- _Record set_
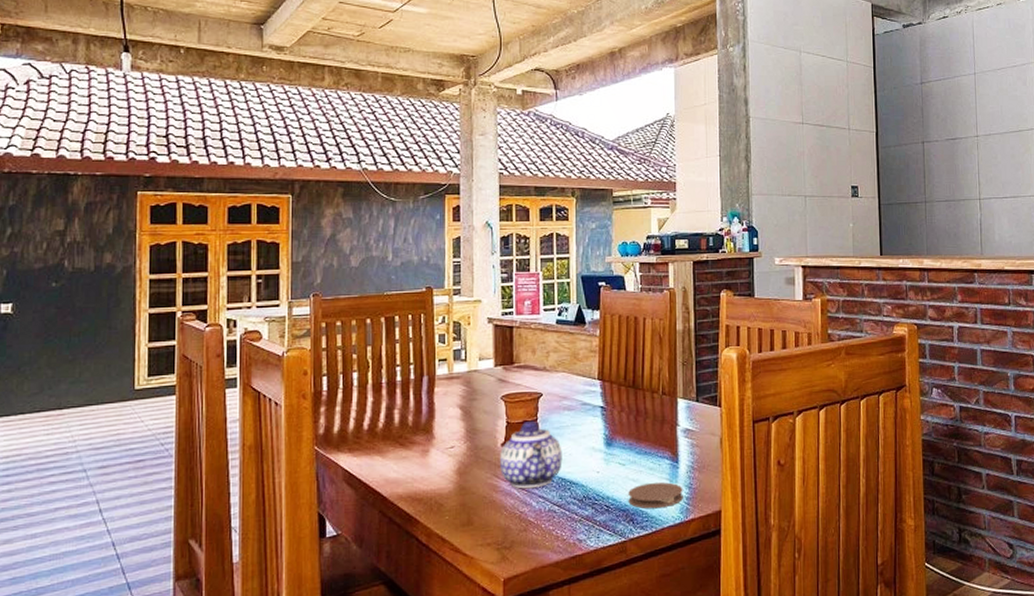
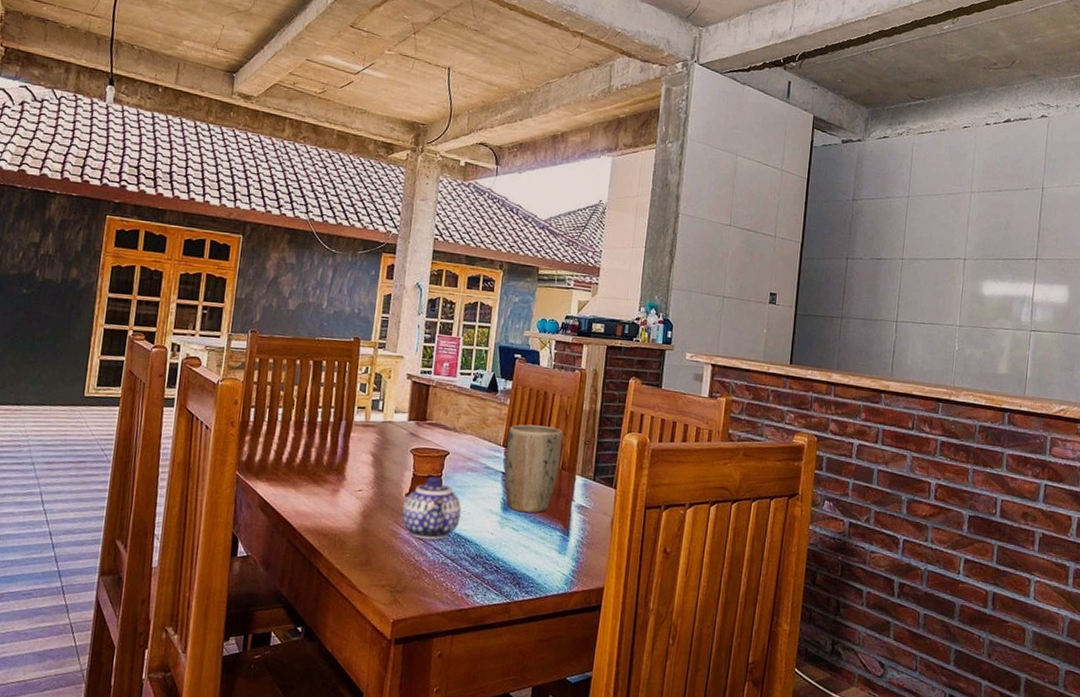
plant pot: none [601,352,660,446] -> present [504,424,563,514]
coaster: present [628,482,683,509] -> none [517,551,570,577]

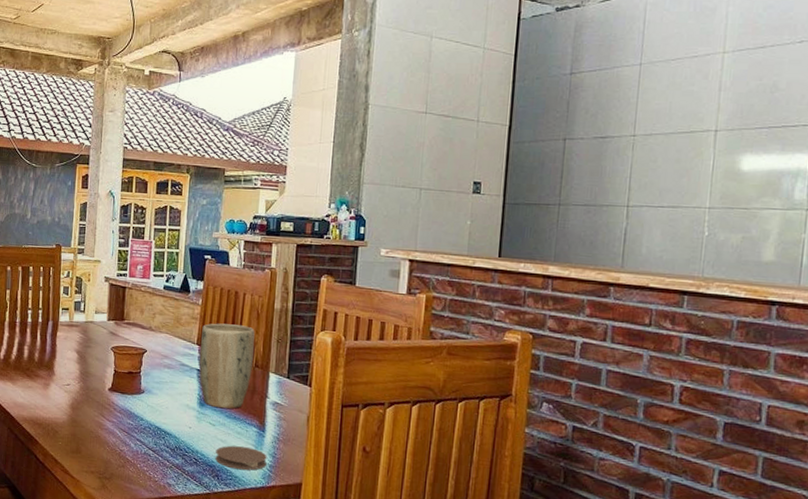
teapot: present [402,475,462,540] -> none [106,372,160,432]
coaster: none [517,551,570,577] -> present [215,445,267,470]

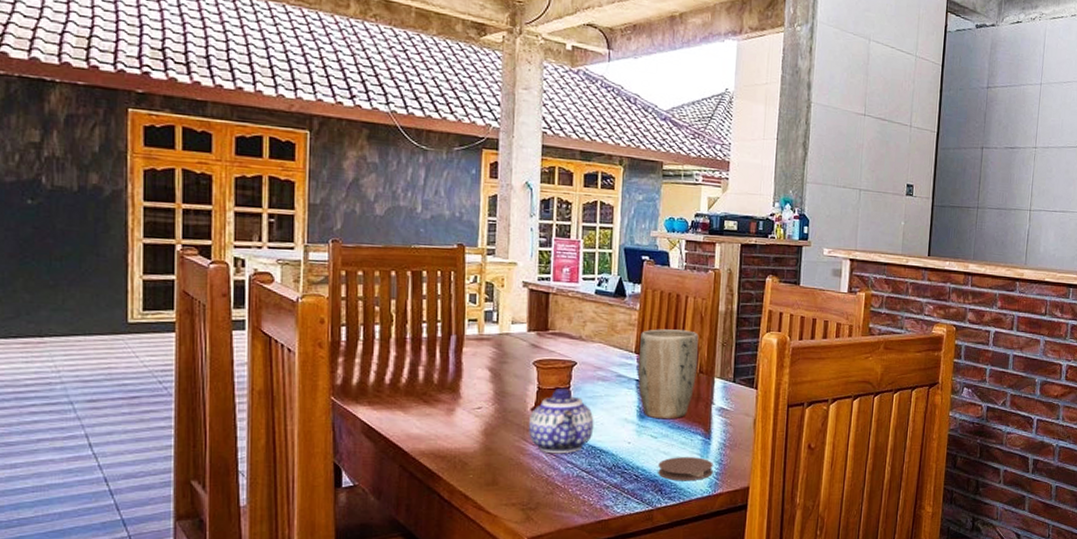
teapot: none [106,372,160,432] -> present [529,387,594,454]

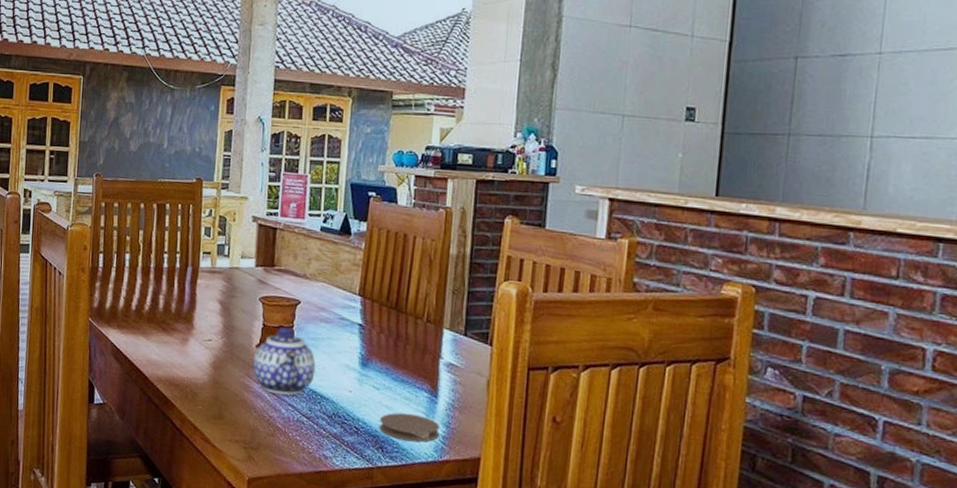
plant pot: present [638,329,699,420] -> none [361,270,427,371]

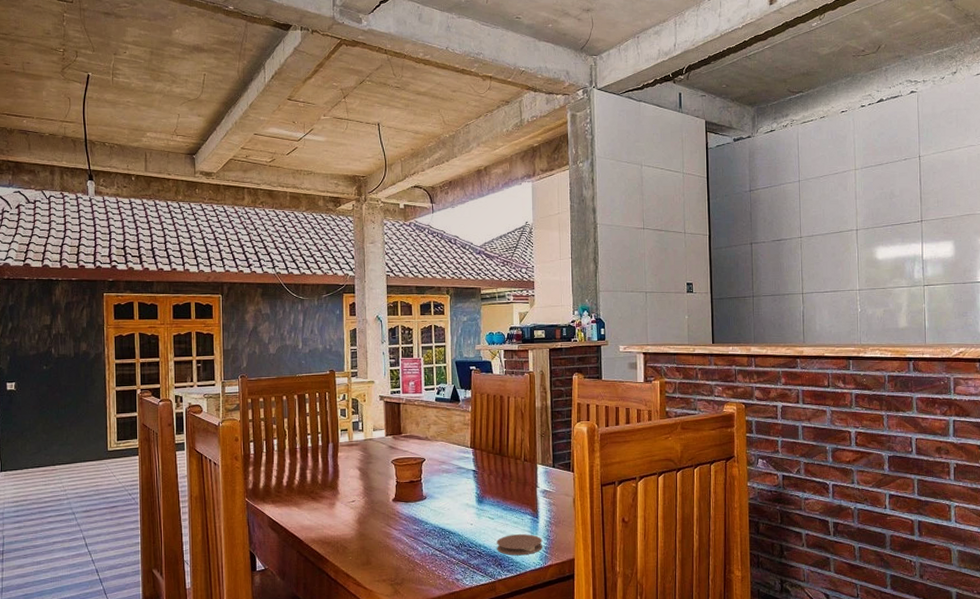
teapot: present [253,326,316,395] -> none [392,480,442,537]

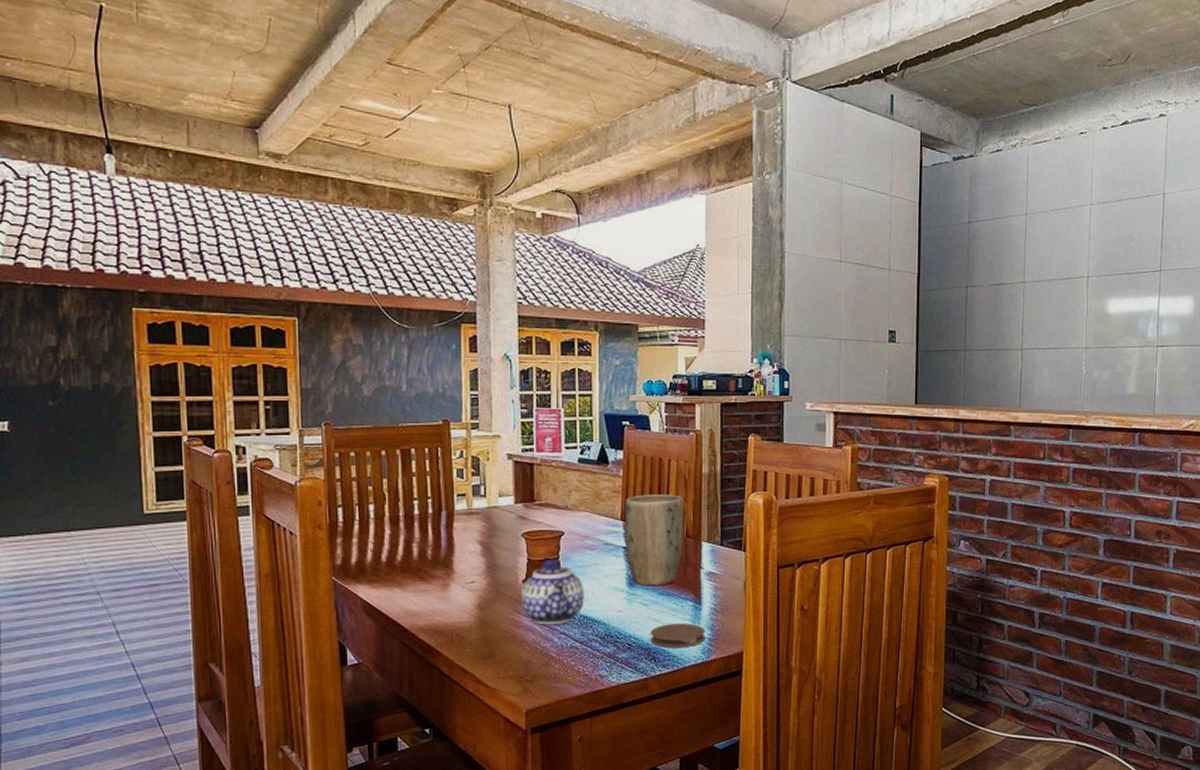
teapot: none [392,480,442,537] -> present [521,558,585,625]
plant pot: none [473,425,522,503] -> present [624,494,684,586]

- _Task to complete_
The response should repeat every entry above exactly and include none of the pictures.

- _Solved problem_
plant pot: none [601,352,660,446] -> present [504,424,563,514]
coaster: present [628,482,683,509] -> none [517,551,570,577]

teapot: present [402,475,462,540] -> none [106,372,160,432]
coaster: none [517,551,570,577] -> present [215,445,267,470]

teapot: none [106,372,160,432] -> present [529,387,594,454]

plant pot: present [638,329,699,420] -> none [361,270,427,371]

teapot: present [253,326,316,395] -> none [392,480,442,537]

teapot: none [392,480,442,537] -> present [521,558,585,625]
plant pot: none [473,425,522,503] -> present [624,494,684,586]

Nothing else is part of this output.